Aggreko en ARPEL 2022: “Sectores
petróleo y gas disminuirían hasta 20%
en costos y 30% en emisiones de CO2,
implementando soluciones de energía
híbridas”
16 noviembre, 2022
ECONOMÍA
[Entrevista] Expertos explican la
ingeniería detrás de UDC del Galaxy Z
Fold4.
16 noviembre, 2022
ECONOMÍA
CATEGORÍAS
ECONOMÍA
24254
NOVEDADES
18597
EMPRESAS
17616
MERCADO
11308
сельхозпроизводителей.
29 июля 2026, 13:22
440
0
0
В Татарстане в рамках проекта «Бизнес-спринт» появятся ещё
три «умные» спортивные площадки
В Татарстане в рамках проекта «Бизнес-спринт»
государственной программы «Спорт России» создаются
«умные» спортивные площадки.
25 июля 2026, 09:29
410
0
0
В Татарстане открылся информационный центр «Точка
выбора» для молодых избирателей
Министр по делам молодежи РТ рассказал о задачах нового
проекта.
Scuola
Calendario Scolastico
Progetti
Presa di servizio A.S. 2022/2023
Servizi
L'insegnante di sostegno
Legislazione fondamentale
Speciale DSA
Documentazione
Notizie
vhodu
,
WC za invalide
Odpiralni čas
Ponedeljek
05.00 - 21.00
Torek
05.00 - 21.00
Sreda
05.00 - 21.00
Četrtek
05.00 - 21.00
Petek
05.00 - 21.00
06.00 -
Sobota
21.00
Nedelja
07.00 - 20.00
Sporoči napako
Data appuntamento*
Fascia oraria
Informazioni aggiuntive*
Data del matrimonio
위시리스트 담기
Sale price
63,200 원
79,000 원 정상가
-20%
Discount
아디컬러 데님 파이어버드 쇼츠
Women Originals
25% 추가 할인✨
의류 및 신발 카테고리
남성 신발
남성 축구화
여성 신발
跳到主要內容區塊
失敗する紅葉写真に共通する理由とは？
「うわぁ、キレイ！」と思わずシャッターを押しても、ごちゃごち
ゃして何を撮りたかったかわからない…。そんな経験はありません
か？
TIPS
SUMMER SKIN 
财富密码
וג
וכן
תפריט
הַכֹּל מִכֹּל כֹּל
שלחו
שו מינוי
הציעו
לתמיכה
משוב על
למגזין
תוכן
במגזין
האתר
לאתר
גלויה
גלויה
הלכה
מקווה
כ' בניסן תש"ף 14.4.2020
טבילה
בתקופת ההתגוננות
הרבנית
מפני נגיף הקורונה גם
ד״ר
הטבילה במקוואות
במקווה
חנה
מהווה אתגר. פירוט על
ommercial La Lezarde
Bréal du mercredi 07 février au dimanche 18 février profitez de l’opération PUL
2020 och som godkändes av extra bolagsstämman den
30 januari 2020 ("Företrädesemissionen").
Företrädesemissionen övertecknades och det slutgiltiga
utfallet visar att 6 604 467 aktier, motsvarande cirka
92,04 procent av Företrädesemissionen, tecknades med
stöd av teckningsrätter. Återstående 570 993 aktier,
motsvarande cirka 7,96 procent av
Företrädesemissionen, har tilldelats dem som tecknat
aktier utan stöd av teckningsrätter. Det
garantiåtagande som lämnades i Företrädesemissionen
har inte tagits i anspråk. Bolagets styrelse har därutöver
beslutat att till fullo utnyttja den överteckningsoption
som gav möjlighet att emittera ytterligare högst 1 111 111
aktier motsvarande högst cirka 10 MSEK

== Directive ==
Rewrite the data above, changing every "ECONOMÍA" to "ECONOMY" and leaving the rest as it is.

== Written answer ==
Aggreko en ARPEL 2022: “Sectores
petróleo y gas disminuirían hasta 20%
en costos y 30% en emisiones de CO2,
implementando soluciones de energía
híbridas”
16 noviembre, 2022
ECONOMY
[Entrevista] Expertos explican la
ingeniería detrás de UDC del Galaxy Z
Fold4.
16 noviembre, 2022
ECONOMY
CATEGORÍAS
ECONOMY
24254
NOVEDADES
18597
EMPRESAS
17616
MERCADO
11308
сельхозпроизводителей.
29 июля 2026, 13:22
440
0
0
В Татарстане в рамках проекта «Бизнес-спринт» появятся ещё
три «умные» спортивные площадки
В Татарстане в рамках проекта «Бизнес-спринт»
государственной программы «Спорт России» создаются
«умные» спортивные площадки.
25 июля 2026, 09:29
410
0
0
В Татарстане открылся информационный центр «Точка
выбора» для молодых избирателей
Министр по делам молодежи РТ рассказал о задачах нового
проекта.
Scuola
Calendario Scolastico
Progetti
Presa di servizio A.S. 2022/2023
Servizi
L'insegnante di sostegno
Legislazione fondamentale
Speciale DSA
Documentazione
Notizie
vhodu
,
WC za invalide
Odpiralni čas
Ponedeljek
05.00 - 21.00
Torek
05.00 - 21.00
Sreda
05.00 - 21.00
Četrtek
05.00 - 21.00
Petek
05.00 - 21.00
06.00 -
Sobota
21.00
Nedelja
07.00 - 20.00
Sporoči napako
Data appuntamento*
Fascia oraria
Informazioni aggiuntive*
Data del matrimonio
위시리스트 담기
Sale price
63,200 원
79,000 원 정상가
-20%
Discount
아디컬러 데님 파이어버드 쇼츠
Women Originals
25% 추가 할인✨
의류 및 신발 카테고리
남성 신발
남성 축구화
여성 신발
跳到主要內容區塊
失敗する紅葉写真に共通する理由とは？
「うわぁ、キレイ！」と思わずシャッターを押しても、ごちゃごち
ゃして何を撮りたかったかわからない…。そんな経験はありません
か？
TIPS
SUMMER SKIN 
财富密码
וג
וכן
תפריט
הַכֹּל מִכֹּל כֹּל
שלחו
שו מינוי
הציעו
לתמיכה
משוב על
למגזין
תוכן
במגזין
האתר
לאתר
גלויה
גלויה
הלכה
מקווה
כ' בניסן תש"ף 14.4.2020
טבילה
בתקופת ההתגוננות
הרבנית
מפני נגיף הקורונה גם
ד״ר
הטבילה במקוואות
במקווה
חנה
מהווה אתגר. פירוט על
ommercial La Lezarde
Bréal du mercredi 07 février au dimanche 18 février profitez de l’opération PUL
2020 och som godkändes av extra bolagsstämman den
30 januari 2020 ("Företrädesemissionen").
Företrädesemissionen övertecknades och det slutgiltiga
utfallet visar att 6 604 467 aktier, motsvarande cirka
92,04 procent av Företrädesemissionen, tecknades med
stöd av teckningsrätter. Återstående 570 993 aktier,
motsvarande cirka 7,96 procent av
Företrädesemissionen, har tilldelats dem som tecknat
aktier utan stöd av teckningsrätter. Det
garantiåtagande som lämnades i Företrädesemissionen
har inte tagits i anspråk. Bolagets styrelse har därutöver
beslutat att till fullo utnyttja den överteckningsoption
som gav möjlighet att emittera ytterligare högst 1 111 111
aktier motsvarande högst cirka 10 MSEK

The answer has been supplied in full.